We continue investigating the cause of the intrusion and will provide more details as soon as they become available. Meanwhile we assure all our customers and partners that none of their information has been compromised and that our products and services continue functioning as normal.
Re: Panda Security's official statement
Yes, but lets be honest Panda...
For all your knee- bent-running-about-crisis-management-behaviour, you still look a bit silly.
Being self styled online security experts. There's really no getting away from that, is there?
Intrusion detection? Backup & recovery? Password security? Patching?
eggs - basket
"the hacking group LulzSec, part of Anonymous"
Beware script kiddies, you're next to be included.
Who's after that to join the enemies of freedom and decency?
Re: eggs - basket
freedom and decency are in the eye of the beholder
Re: Panda Security's official statement
Panda, you were beaten at the very game your tout yourselves as being experts in. Supposedly experts in preventing what happened to you from happening to others. If you think for a minute you can word-smith and spin yourselves out of an embarrassing and untenable position you're as delusional as they come.
What you need to do is acknowledge you were had and then move on from there and do better. But, since you'd have us believe you're the very best, I'd suggest you have just put your foot in your mouth, stepped on your crank and any number of things that demonstrate your basic, underlying, incompetence.
@Doug Glass: Not at all.
The internals, where Panda product are deployed, were unaffected by the hack. The marketing sites, controlled by the clueless drones and bean counters who ignored our security advice for ease of use and cost control, were hacked. So their product is good, AND they've provided evidence of what happens when it's ignored.

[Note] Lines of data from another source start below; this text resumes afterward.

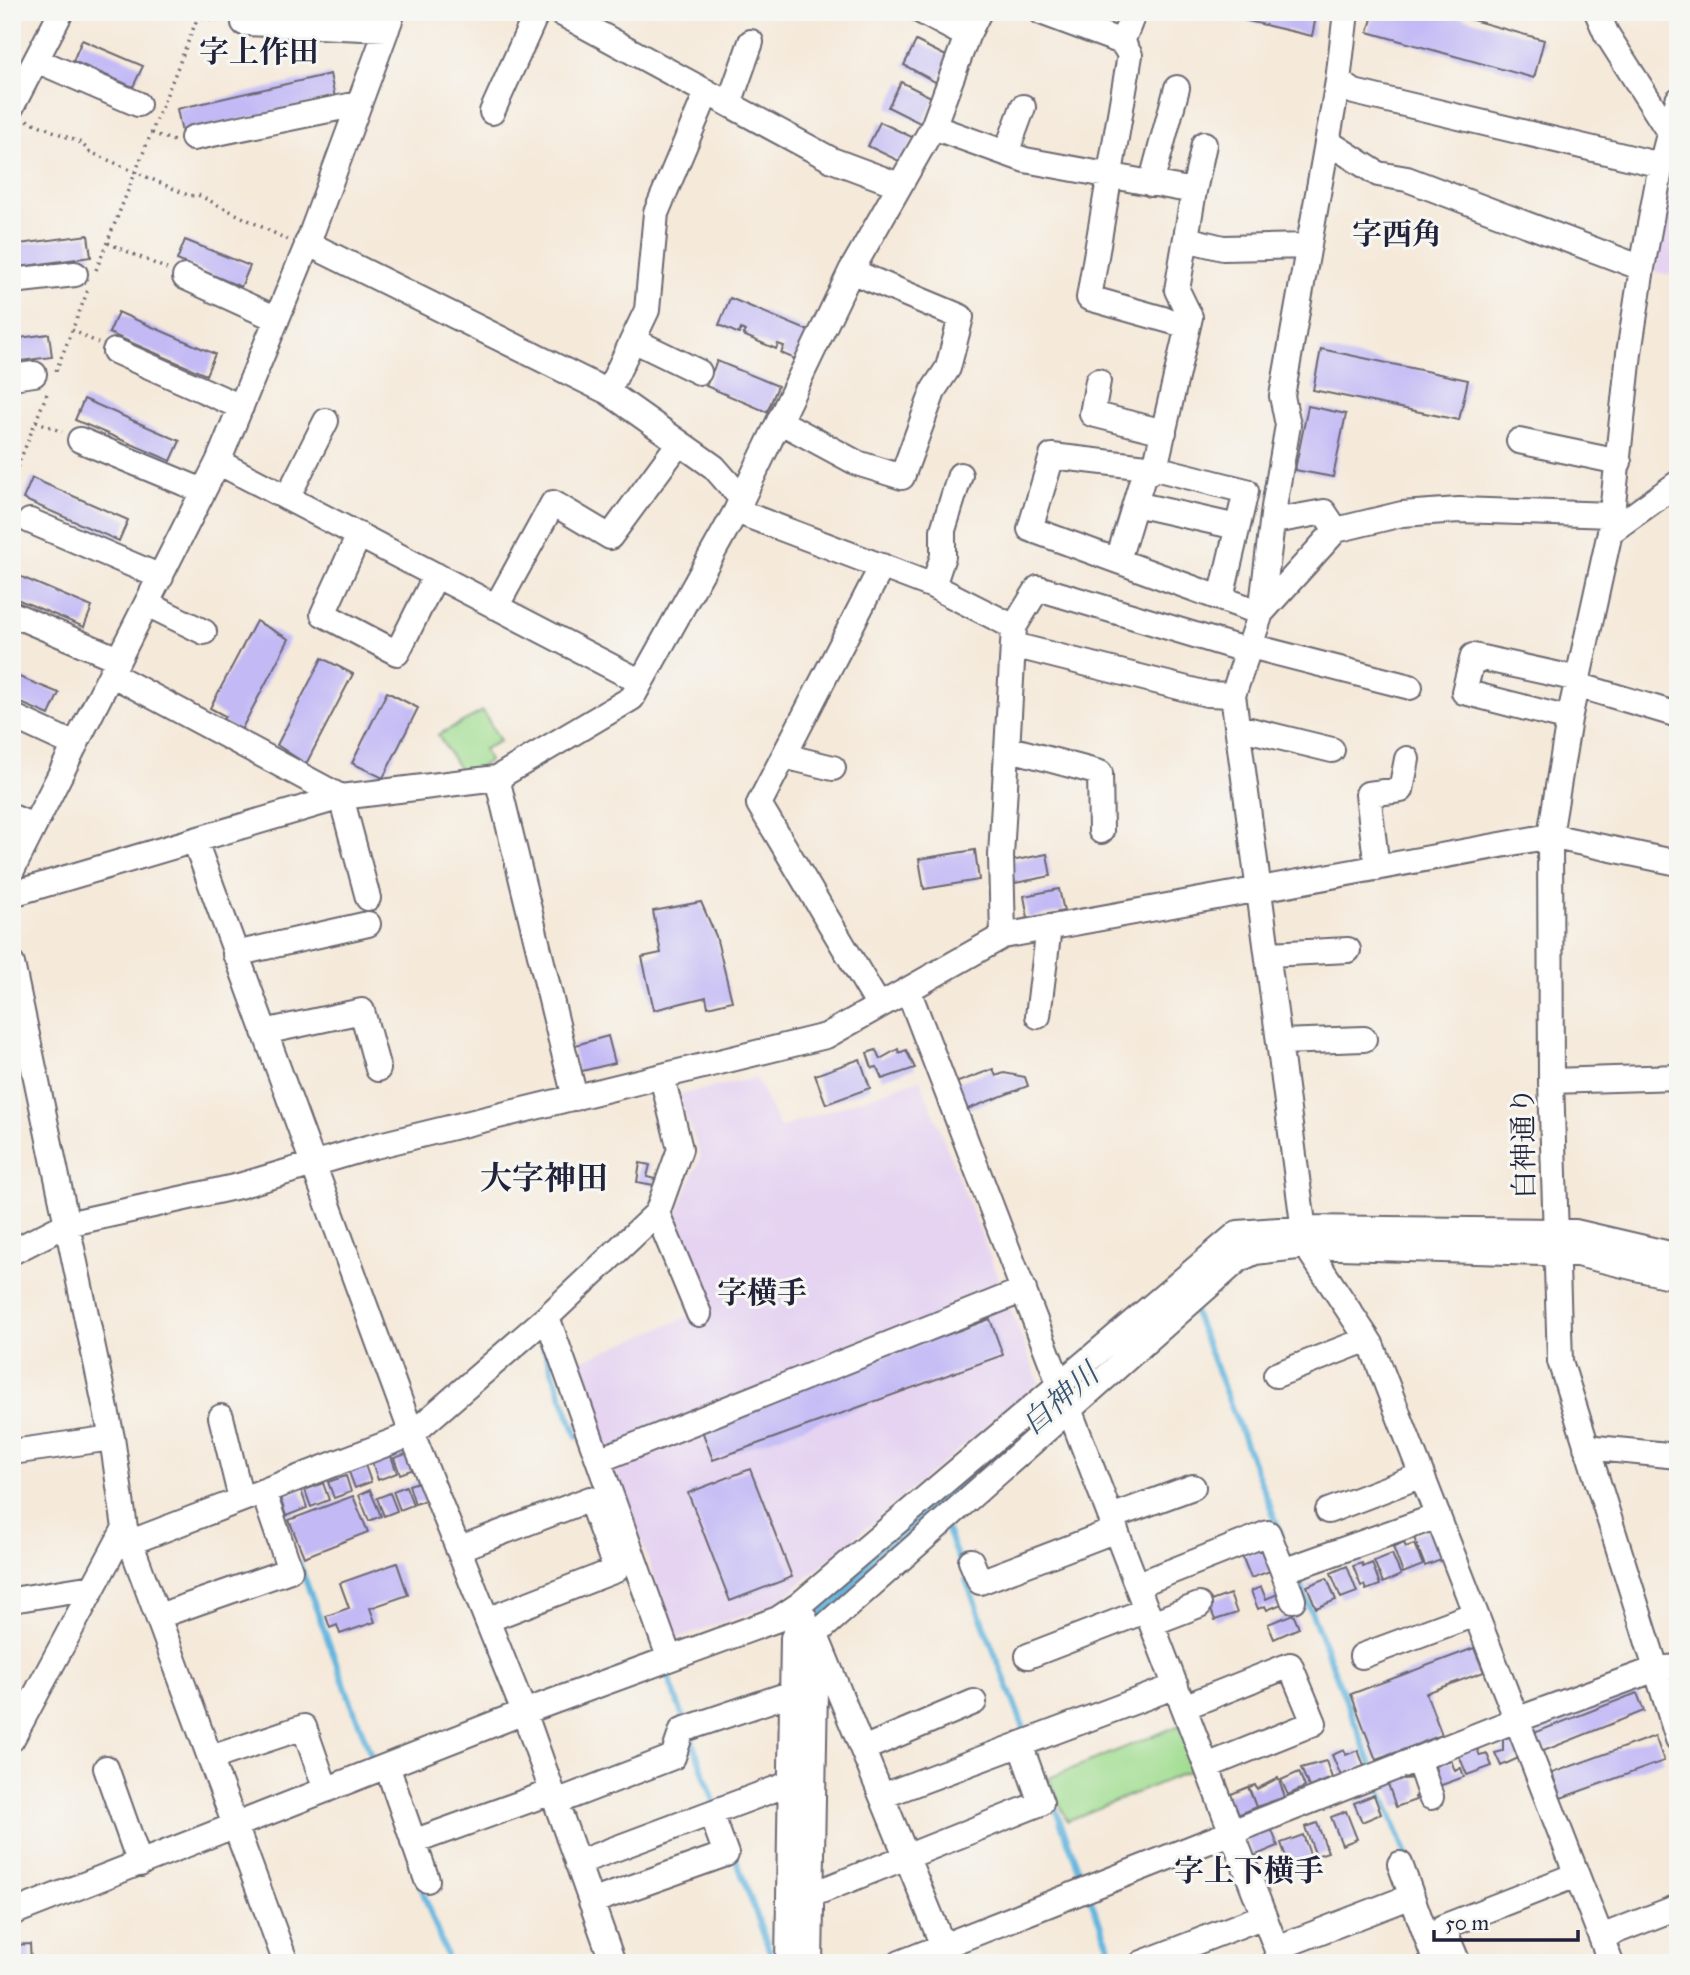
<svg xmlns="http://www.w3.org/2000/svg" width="1690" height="1975" font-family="'IM FELL Great Primer','Noto Serif JP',serif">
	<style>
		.built { fill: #e5d3f1 }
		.green { fill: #a1dd91; stroke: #628066; stroke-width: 2 }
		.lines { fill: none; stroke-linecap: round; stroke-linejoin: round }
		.stream { stroke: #62b5de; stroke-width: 6 }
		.river { stroke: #62b5de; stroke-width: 35 }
		.building { fill: #c2b9f5 }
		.minor-casing { stroke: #6c6872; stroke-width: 28 }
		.path { stroke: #6c6872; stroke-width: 3.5; stroke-dasharray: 2 5; stroke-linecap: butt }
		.minor { stroke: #fff; stroke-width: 24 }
		.labels { text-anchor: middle; stroke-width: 6; stroke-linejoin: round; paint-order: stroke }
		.street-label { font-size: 28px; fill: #22223b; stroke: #f6f6f2 }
		.neighbourhood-label { font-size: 30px; font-weight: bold; fill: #22223b; stroke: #f6f6f2 }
		.water-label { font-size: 30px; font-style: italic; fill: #385574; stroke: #f6f6f2 }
		.quarter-label { font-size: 32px; font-weight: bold; fill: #22223b; stroke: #f6f6f2 }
	</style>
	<rect width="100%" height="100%" fill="#f6f6f2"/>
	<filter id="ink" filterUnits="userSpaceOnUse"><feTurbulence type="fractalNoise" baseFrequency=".0143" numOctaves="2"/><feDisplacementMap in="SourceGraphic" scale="14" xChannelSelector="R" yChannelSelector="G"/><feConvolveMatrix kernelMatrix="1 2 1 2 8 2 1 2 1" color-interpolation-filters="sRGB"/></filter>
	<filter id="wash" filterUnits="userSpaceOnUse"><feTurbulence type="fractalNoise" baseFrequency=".00686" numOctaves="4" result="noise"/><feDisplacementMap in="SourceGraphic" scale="28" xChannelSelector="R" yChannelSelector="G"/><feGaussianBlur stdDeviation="1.57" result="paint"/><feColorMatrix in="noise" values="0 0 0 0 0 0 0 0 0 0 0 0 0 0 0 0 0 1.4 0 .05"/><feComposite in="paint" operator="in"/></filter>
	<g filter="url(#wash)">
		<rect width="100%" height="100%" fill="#f5e9d9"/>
		<path class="built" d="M 1678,140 L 1678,276 L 1655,272 Z
			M 756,1078 L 780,1128 L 920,1079 L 1039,1382 L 776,1604 L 677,1638 L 576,1363 L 704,1310 L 672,1224 L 701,1156 L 678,1095 Z"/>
		<path class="green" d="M 483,711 L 500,741 L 484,749 L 489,761 L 464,777 L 438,735 Z
			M 1180,1725 L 1197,1768 L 1067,1821 L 1049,1778 Z"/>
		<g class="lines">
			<path class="stream" d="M 1193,1309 L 1281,1534
				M 539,1335 L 577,1437
				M 946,1528 L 961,1566
				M 299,1563 L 375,1766
				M 966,1580 L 1027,1736
				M 1300,1583 L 1374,1772
				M 664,1666 L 686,1725
				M 690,1735 L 716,1807
				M 1378,1782 L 1408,1860
				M 1050,1795 L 1084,1883
				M 734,1853 L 774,1963
				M 420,1884 L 449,1963
				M 1088,1893 L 1116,1963"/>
			<path class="river" d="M 805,1658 L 806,1626 L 823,1603 L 1118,1353"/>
		</g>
		<g id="blocks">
			<path class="building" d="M 1209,12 L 1317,12 L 1312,36 Z
				M 1374,12 L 1444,12 L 1544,40 L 1534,78 L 1368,32 Z
				M 82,40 L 143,66 L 133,87 L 73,61 Z
				M 916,41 L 950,58 L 937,83 L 904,65 Z
				M 330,74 L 335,98 L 182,133 L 177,109 Z
				M 901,82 L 935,99 L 922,124 L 888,107 Z
				M 880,122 L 914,138 L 903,163 L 868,146 Z
				M 88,235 L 91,257 L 12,268 L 12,245 Z
				M 185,240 L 250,266 L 241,287 L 177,260 Z
				M 730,298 L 809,331 L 797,360 L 781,353 L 784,346 L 778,344 L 776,349 L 743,335 L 745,331 L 741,329 L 739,334 L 719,325 Z
				M 118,312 L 215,354 L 206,375 L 109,333 Z
				M 49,334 L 52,357 L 12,362 L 12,339 Z
				M 1321,349 L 1468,380 L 1459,420 L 1313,390 Z
				M 717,361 L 778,386 L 767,412 L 706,386 Z
				M 84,399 L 180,441 L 171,461 L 75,420 Z
				M 1308,406 L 1346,414 L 1333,477 L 1295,470 Z
				M 32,478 L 128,520 L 119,541 L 23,499 Z
				M 12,573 L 92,607 L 84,627 L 12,597 Z
				M 256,621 L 289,639 L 240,732 L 222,722 L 225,716 L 210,708 Z
				M 322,658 L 353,674 L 306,764 L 277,745 Z
				M 12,674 L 59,693 L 49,715 L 12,699 Z
				M 387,692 L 418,708 L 383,778 L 352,763 Z
				M 975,850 L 979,880 L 924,889 L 919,859 Z
				M 1047,854 L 1051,876 L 1015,883 L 1011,861 Z
				M 1059,889 L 1064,911 L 1028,918 L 1024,896 Z
				M 701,902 L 716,936 L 732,1001 L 708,1007 L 706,997 L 654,1010 L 642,957 L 661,953 L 653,911 Z
				M 608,1036 L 615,1063 L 578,1072 L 572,1046 Z
				M 898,1049 L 899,1053 L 906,1050 L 915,1068 L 882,1079 L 877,1067 L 872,1068 L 867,1053 L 876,1050 L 880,1059 Z
				M 860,1059 L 870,1088 L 826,1104 L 815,1075 Z
				M 993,1069 L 996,1076 L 1004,1073 L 1025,1077 L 1028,1086 L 960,1112 L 950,1085 Z
				M 640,1163 L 650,1165 L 647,1177 L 655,1179 L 654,1185 L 637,1182 Z
				M 990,1319 L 1003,1355 L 713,1460 L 700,1425 Z
				M 412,1452 L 417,1468 L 400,1474 L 394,1458 Z
				M 391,1456 L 397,1473 L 378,1480 L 372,1462 Z
				M 365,1465 L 371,1482 L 355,1488 L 349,1472 Z
				M 750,1469 L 792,1577 L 730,1601 L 688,1493 Z
				M 346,1476 L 351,1492 L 334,1498 L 328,1482 Z
				M 422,1481 L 428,1500 L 415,1504 L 409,1485 Z
				M 323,1483 L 329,1500 L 311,1507 L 305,1490 Z
				M 406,1486 L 413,1505 L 400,1510 L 393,1491 Z
				M 301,1490 L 307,1508 L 286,1516 L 280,1497 Z
				M 370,1490 L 381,1516 L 369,1521 L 359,1495 Z
				M 390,1493 L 397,1511 L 384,1516 L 377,1498 Z
				M 353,1496 L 368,1532 L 304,1557 L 289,1520 Z
				M 1427,1530 L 1433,1532 L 1444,1559 L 1425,1566 L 1413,1535 Z
				M 1404,1543 L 1406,1547 L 1414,1544 L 1423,1565 L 1403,1573 L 1393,1547 Z
				M 1264,1547 L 1273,1570 L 1251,1578 L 1242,1556 Z
				M 1392,1554 L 1401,1575 L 1383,1583 L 1374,1561 Z
				M 397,1563 L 408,1595 L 370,1608 L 375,1622 L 340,1634 L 337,1625 L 330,1628 L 326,1616 L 349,1608 L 340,1583 Z
				M 1362,1563 L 1363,1567 L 1372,1563 L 1380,1585 L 1366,1590 L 1364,1585 L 1361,1586 L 1353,1566 Z
				M 1347,1566 L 1357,1592 L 1341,1598 L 1331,1573 Z
				M 1327,1578 L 1336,1600 L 1316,1608 L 1307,1586 Z
				M 1261,1587 L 1266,1599 L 1280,1593 L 1284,1603 L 1267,1610 L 1265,1606 L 1258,1609 L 1251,1591 Z
				M 1230,1594 L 1237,1613 L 1215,1620 L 1208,1602 Z
				M 1293,1614 L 1299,1628 L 1274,1639 L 1268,1624 Z
				M 1474,1648 L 1484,1672 L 1426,1693 L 1442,1735 L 1376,1760 L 1351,1694 Z
				M 1637,1693 L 1644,1711 L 1541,1752 L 1534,1733 Z
				M 1515,1735 L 1523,1756 L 1501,1766 L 1495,1753 L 1503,1751 L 1503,1739 Z
				M 1655,1736 L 1664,1761 L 1561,1798 L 1552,1773 Z
				M 1477,1748 L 1480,1756 L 1487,1754 L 1492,1766 L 1467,1775 L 1459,1755 Z
				M 1344,1750 L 1346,1755 L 1358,1750 L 1364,1766 L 1341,1776 L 1332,1755 Z
				M 1451,1760 L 1455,1771 L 1461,1768 L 1464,1777 L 1439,1786 L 1433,1771 L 1436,1770 L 1435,1766 Z
				M 1326,1761 L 1332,1778 L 1309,1787 L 1301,1768 Z
				M 1299,1772 L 1305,1787 L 1288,1795 L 1281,1780 Z
				M 1403,1776 L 1404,1779 L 1415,1778 L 1420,1794 L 1415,1797 L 1416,1800 L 1396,1807 L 1387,1781 Z
				M 1278,1778 L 1285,1797 L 1256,1807 L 1249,1787 L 1255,1785 L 1257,1789 Z
				M 1248,1787 L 1256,1807 L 1233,1817 L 1224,1797 Z
				M 1374,1795 L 1381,1814 L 1362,1822 L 1354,1803 Z
				M 1346,1811 L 1357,1839 L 1342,1845 L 1331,1817 Z
				M 1317,1823 L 1328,1852 L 1316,1856 L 1305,1827 Z
				M 1271,1828 L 1278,1846 L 1254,1856 L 1246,1838 Z
				M 1303,1835 L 1311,1857 L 1305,1859 L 1306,1863 L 1290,1868 L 1281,1843 Z
				M 30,1944 L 31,1963 L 12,1963 L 12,1945 Z"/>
		</g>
	</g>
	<g filter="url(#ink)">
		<use href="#blocks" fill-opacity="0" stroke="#6c6872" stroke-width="2"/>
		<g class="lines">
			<g class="minor-casing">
				<path id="minor" d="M 559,12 L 832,160 L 899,185
					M 922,12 L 967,36
					M 1041,12 L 1122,42 L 1134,12
					M 1346,12 L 1338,81 L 1354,92 L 1661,165
					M 1597,12 L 1606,33 L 1669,132
					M 244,23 L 387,29
					M 1122,42 L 1130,55 L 1089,298 L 1188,326
					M 36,60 L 138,104
					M 1678,100 L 1661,165 L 1642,268 L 1629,353 L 1610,532 L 1569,719 L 1550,836 L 1551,1081 L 1560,1361 L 1678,1739
					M 729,104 L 751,42
					M 12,106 L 61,12
					M 492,112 L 537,12
					M 933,127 L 1025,160 L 1194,191 L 1177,290 L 1190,317 L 1155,468 L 1143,477 L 1118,560
					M 193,138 L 358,104
					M 1328,142 L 1378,174 L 1407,179 L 1642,268
					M 1006,153 L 1023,107
					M 1151,184 L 1177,88
					M 1194,191 L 1204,144
					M 1186,239 L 1223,248 L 1309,246
					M 307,243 L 608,392 L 714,467 L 742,499
					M 185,277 L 277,319
					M 12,281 L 75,274
					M 633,340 L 699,372
					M 115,351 L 241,407
					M 12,377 L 34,374
					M 1098,381 L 1092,414 L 1164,432
					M 608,392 L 647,310 L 656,213 L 707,92
					M 781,422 L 857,463 L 902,477 L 934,389 L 948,368 L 961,317 L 851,271
					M 80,440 L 203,491
					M 1519,441 L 1619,462
					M 218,462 L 641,682
					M 287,498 L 326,421
					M 1135,504 L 1237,527
					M 736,511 L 933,586 L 1014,627 L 1001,856 L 1003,936
					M 30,521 L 161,577
					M 1336,530 L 1324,512 L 1280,520 L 1274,507 L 1288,425 L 1282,396 L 1338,81
					M 1610,532 L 1678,483
					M 359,535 L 323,614 L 397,653 L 436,575
					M 933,586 L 943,556 L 943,530 L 960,475
					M 1221,598 L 1246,491 L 1155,468 L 1052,456 L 1030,529 L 1261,613 L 1274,507
					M 147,604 L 204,632
					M 496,607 L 553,503 L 610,537 L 679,443
					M 12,614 L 118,659
					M 1014,627 L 1038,588 L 1248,651
					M 1013,645 L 1207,694 L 1233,695
					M 1250,646 L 1410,687
					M 111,674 L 341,797 L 368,898
					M 1577,685 L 1678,715
					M 12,716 L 75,745
					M 1569,719 L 1464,692 L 1473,656 L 1578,679
					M 1238,727 L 1332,750
					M 1007,748 L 1100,773 L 1101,831
					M 784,756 L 833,768
					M 497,778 L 575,1098
					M 12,817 L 34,826
					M 195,841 L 412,1434 L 524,1712 L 613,1963
					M 1377,868 L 1368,794 L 1401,790 L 1407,759
					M 12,870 L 218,462 L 306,248 L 393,12
					M 12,894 L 341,797 L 497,778 L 632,698 L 736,511 L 851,271 L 933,127 L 967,36 L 979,12
					M 235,954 L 368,924
					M 1269,954 L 1348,950
					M 12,964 L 112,1438 L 125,1528 L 286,1963
					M 908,990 L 1282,1963
					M 879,1006 L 759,804 L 882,566
					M 1038,1016 L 1049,927
					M 264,1032 L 362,1011 L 378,1069
					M 1280,1042 L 1364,1039
					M 1551,1081 L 1678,1077
					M 657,1213 L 699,1314
					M 12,1252 L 67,1224 L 239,1186 L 367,1148 L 826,1036 L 1003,936 L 1550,836 L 1678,863
					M 547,1317 L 669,1657
					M 1276,1375 L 1368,1339
					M 221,1417 L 241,1499
					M 1586,1447 L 1678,1456
					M 12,1452 L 112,1438
					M 599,1460 L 1024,1290
					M 1328,1511 L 1422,1475
					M 1111,1517 L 1193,1487
					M 131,1542 L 412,1434 L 547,1317 L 657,1213 L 680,1149 L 662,1077
					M 458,1549 L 590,1499 L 616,1570 L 487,1620
					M 971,1561 L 980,1582 L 1116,1530
					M 1283,1571 L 1293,1600
					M 1137,1585 L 1268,1533 L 1283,1571 L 1438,1516
					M 12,1600 L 93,1587
					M 159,1616 L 290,1570 L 263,1491
					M 1152,1623 L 1199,1605
					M 819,1643 L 950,1963
					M 1028,1656 L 1147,1610
					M 1362,1656 L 1475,1614
					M 1184,1707 L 1290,1665 L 1314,1723 L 1207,1766
					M 12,1739 L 125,1528
					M 863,1749 L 974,1702
					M 211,1758 L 304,1727 L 326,1790
					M 1418,1759 L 1431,1797
					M 387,1766 L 427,1880
					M 106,1768 L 140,1864
					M 882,1796 L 1176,1686
					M 556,1802 L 673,1757 L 682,1730 L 792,1693
					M 413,1842 L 552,1792
					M 577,1863 L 791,1783
					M 1400,1864 L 1436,1963
					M 811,1895 L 1041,1803 L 1020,1744
					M 591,1902 L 726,1854 L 711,1813
					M 12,1913 L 524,1712 L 778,1619 L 799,1605 L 1238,1233 L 1304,1228 L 1555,1231 L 1575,1232 L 1678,1256
					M 1601,1937 L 1678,1907
					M 1277,1948 L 1412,1896
					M 788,1963 L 793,1638 L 805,1618
					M 810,1963 L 816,1634 L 1238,1260 L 1255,1252 L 1306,1246 L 1577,1254 L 1678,1278
					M 900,1963 L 1516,1720 L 1656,1669 L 1678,1667
					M 1142,1963 L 1264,1916
					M 1458,1963 L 1443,1927 L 1576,1875
					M 1611,1963 L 1371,1344 L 1306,1246 L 1233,695 L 1261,613 L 1336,530 L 1402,514 L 1459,510 L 1612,515"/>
			</g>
			<path class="path" d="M 168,12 L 177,16 L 224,20
				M 27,120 L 81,143 L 90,152 L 190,196 L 198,195 L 288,240
				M 152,133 L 174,141
				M 12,143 L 21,124
				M 108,243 L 167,269
				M 96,270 L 200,12
				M 72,330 L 98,343
				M 56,371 L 88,290
				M 36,421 L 62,432
				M 12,480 L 48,391"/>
			<use href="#minor" class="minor"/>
		</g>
	</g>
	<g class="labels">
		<g class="street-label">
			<text transform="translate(1523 1143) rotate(-91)" y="10">白神通り</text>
		</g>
		<g class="neighbourhood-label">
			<text x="259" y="62">字上作田</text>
			<text x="1397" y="244">字西角</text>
			<text x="762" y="1303">字横手</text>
			<text x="1249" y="1881">字上下横手</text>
		</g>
		<g class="water-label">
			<text transform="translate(1060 1399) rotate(-41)" y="10">白神川</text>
		</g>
		<g class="quarter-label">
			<text x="544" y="1189">大字神田</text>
		</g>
	</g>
	<rect width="1690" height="1975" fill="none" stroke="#f6f6f2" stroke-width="42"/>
	<path d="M1434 1930v10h144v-10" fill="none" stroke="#22223b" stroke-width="3.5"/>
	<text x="1445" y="1930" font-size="21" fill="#22223b" stroke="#f6f6f2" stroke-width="5" paint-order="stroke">50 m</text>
</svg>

See how easy that is? And I don't even work for or use their product.
It appears that Sabu is being denounced because the other Anon/Lulzsec members think he's a "snitch" - I'd be interested to see how the other members of Anon/Lulzsec stand up to interrogation by professional law enforcement. I suspect they think it'd be easy, I mean, how hard can it be?
Well, it turns out very hard (I speak from experience), especially if you're the sort of person who gets cocky and doesn't just stick with "No Comment" as an answer to anything.
According to reports I've read, there wasn't much interrogating. Police knocked on his door, he realized the jig was up and just how badly he was screwed and started chattering away before they even took him down to be booked. After he'd been booked, he was pretty much a sock puppet for the FBI. Which means the other arrests that have just been made are likely to hold up well in court. The question for LULZ and anon is: How much do you trust those people not to turn just as quickly as Sabu did?
Denial is not working
Denial doesn't seem to be working too well for Anon, Sabu, Assange or The Pirate Bay Boys. there seems to be a pattern here. It would appear that Denial is not a river in Egypt.
so are they a sad panda?
I wonder ....
What would make this a great story is if they police were accused of entrapment by using Sabu. I don't think I have prepared this much popcorn in a while.
Let the circus begin
It should be funny hearing the defenses for these hackers in court.
"I'couldn't get a job so I hacked the FBI website to show them how smart I R."